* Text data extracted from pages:
......
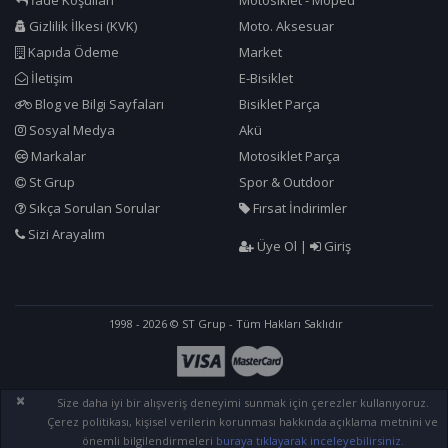
İade Koşulları
Motosiklet - Moped
Gizlilik İlkesi (KVK)
Moto. Aksesuar
Kapıda Ödeme
Market
İletişim
E-Bisiklet
Blog ve Bilgi Sayfaları
Bisiklet Parça
Sosyal Medya
Akü
Markalar
Motosiklet Parça
St Grup
Spor & Outdoor
Sıkça Sorulan Sorular
Fırsat İndirimler
Sizi Arayalım
Üye Ol
|
Giriş
1998 - 2026 © ST Grup - Tüm Hakları Saklıdır
×
Size daha iyi bir alışveriş deneyimi sunmak için çerezler kullanıyoruz.
Çerez politikası, kişisel verilerin korunması hakkında açıklama metnini ve
önemli bilgilendirmeleri
buraya tıklayarak inceleyebilirsiniz.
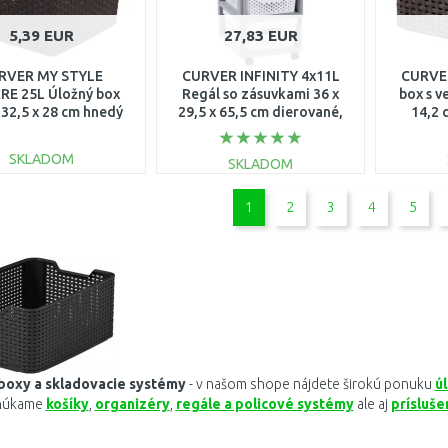
5,39 EUR
27,83 EUR
RVER MY STYLE
CURVER INFINITY 4x11L
CURVER
E 25L Úložný box
Regál so zásuvkami 36 x
box s v
 32,5 x 28 cm hnedý
29,5 x 65,5 cm dierované,
14,2 
03613-210
biele 04356-Y36
SKLADOM
SKLADOM
DO KOŠÍKA
DO KOŠÍKA
1
2
3
4
5
Porovnať
Porovnať
boxy a skladovacie systémy
- v našom shope nájdete širokú ponuku
ú
núkame
košíky
,
organizéry
,
regále a policové systémy
ale aj
prísluš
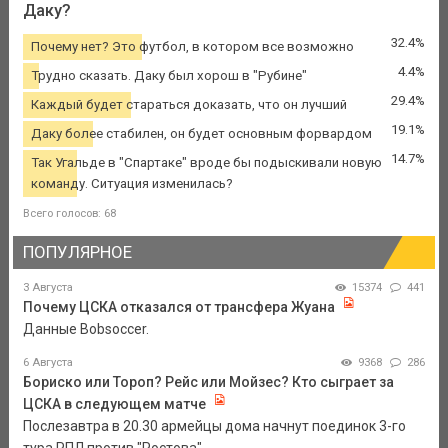
Даку?
32.4%
Почему нет? Это футбол, в котором все возможно
4.4%
Трудно сказать. Даку был хорош в "Рубине"
29.4%
Каждый будет стараться доказать, что он лучший
19.1%
Даку более стабилен, он будет основным форвардом
14.7%
Так Угальде в "Спартаке" вроде бы подыскивали новую
команду. Ситуация изменилась?
Всего голосов: 68
ПОПУЛЯРНОЕ
3 Августа
15374
441
Почему ЦСКА отказался от трансфера Жуана
Данные Bobsoccer.
6 Августа
9368
286
Бориско или Тороп? Рейс или Мойзес? Кто сыграет за
ЦСКА в следующем матче
Послезавтра в 20.30 армейцы дома начнут поединок 3-го
тура РПЛ против "Ростова".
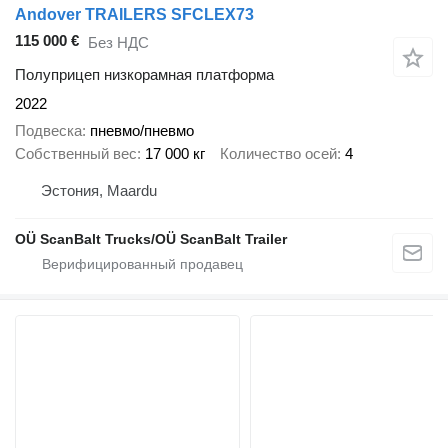
Andover TRAILERS SFCLEX73
115 000 €
Без НДС
Полуприцеп низкорамная платформа
2022
Подвеска
пневмо/пневмо
Собственный вес
17 000 кг
Количество осей
4
Эстония, Maardu
OÜ ScanBalt Trucks/OÜ ScanBalt Trailer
......
* EXERCISE:
How many of the lines above contain the string "ЦСКА"? Reply with the number only.

* EXERCISE ANSWER:
2